SOURCE DATA Block Start

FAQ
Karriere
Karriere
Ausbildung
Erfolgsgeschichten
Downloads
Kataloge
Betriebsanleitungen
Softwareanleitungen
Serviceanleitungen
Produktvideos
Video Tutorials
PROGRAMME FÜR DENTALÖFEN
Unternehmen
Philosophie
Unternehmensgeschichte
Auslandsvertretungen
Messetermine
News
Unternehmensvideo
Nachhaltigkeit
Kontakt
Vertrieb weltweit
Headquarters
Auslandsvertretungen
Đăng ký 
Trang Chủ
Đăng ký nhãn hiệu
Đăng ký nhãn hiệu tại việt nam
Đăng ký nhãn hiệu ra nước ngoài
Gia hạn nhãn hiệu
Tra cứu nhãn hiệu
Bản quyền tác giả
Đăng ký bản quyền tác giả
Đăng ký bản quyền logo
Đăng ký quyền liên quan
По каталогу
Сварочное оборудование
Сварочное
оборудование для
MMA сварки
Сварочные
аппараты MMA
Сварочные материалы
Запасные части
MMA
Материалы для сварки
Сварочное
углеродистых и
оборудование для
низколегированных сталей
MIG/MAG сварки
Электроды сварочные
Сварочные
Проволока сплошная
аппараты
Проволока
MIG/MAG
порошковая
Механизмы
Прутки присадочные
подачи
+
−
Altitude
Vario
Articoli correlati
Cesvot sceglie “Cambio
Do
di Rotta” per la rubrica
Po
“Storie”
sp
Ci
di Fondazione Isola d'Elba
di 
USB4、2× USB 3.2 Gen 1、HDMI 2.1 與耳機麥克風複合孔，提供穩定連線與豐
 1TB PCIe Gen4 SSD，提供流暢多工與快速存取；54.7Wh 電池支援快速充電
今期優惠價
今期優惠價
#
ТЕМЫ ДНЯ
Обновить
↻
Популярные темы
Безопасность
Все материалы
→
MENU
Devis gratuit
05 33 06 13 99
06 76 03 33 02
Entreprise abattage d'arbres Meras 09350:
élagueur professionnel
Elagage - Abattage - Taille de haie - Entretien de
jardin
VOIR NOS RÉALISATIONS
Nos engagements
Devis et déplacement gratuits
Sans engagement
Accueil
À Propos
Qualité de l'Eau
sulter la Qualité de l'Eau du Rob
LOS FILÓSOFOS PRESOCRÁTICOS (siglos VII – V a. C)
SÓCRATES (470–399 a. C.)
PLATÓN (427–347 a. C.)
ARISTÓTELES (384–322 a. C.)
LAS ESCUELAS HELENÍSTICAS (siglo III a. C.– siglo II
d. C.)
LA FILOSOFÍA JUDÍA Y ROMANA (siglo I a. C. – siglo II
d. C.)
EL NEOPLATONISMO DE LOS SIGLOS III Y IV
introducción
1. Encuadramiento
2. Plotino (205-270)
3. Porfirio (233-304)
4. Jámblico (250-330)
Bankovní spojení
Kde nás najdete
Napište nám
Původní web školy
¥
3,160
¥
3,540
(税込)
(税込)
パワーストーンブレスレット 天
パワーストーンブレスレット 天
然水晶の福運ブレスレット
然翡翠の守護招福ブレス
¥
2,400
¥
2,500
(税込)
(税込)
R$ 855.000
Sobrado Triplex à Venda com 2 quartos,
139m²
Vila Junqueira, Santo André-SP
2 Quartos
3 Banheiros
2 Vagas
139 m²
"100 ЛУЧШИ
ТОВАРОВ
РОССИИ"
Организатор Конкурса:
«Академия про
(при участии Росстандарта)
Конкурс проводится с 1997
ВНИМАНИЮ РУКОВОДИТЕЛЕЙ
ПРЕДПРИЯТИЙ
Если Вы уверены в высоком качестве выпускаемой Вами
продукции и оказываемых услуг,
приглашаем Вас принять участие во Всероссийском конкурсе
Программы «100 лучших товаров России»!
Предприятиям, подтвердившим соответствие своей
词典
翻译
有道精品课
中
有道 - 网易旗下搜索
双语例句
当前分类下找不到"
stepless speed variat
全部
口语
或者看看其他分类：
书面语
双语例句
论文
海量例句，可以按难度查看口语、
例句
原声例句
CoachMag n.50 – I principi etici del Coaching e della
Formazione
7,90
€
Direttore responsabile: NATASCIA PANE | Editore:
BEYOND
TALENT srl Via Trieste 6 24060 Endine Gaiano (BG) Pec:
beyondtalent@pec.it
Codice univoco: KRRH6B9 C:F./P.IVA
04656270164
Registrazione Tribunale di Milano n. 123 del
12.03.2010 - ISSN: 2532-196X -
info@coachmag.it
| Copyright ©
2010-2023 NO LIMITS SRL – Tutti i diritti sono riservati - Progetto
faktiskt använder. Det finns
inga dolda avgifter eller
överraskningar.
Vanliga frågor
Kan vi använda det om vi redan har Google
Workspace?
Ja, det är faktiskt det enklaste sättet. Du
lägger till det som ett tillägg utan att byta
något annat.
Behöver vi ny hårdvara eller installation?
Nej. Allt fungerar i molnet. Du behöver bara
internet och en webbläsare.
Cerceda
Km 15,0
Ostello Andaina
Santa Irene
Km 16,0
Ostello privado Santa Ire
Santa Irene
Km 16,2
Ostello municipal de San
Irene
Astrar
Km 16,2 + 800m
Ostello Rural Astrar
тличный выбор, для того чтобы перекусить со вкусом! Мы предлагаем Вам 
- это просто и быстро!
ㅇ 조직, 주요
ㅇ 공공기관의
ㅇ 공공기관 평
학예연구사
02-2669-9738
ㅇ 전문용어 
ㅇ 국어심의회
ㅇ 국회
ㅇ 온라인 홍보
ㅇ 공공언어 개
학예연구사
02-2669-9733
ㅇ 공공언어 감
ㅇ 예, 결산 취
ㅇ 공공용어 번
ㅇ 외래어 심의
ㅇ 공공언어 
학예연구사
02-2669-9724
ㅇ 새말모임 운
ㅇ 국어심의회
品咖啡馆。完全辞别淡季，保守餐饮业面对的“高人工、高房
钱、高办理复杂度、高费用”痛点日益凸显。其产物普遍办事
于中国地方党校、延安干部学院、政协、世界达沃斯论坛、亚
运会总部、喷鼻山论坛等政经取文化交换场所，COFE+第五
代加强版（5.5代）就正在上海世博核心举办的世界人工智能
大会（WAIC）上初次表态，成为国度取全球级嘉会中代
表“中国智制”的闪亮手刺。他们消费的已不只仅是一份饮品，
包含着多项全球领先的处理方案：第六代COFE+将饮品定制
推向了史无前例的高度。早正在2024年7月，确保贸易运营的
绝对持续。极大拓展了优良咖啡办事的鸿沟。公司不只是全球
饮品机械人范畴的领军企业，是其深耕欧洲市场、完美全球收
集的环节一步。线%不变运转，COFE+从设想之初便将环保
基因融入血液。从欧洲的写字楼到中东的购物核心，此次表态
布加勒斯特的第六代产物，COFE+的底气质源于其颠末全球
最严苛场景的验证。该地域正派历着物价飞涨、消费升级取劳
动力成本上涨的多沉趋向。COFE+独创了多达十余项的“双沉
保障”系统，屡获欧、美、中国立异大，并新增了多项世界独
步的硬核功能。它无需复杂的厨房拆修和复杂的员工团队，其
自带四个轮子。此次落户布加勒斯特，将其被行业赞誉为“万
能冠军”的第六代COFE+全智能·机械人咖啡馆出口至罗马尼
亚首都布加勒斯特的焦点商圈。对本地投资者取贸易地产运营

SOURCE DATA Block End

WHAT YOU WILL DO: Each line of the listing above that includes the word "Devis" should be copied.

EXERCISE SOLUTION:
Devis gratuit
Devis et déplacement gratuits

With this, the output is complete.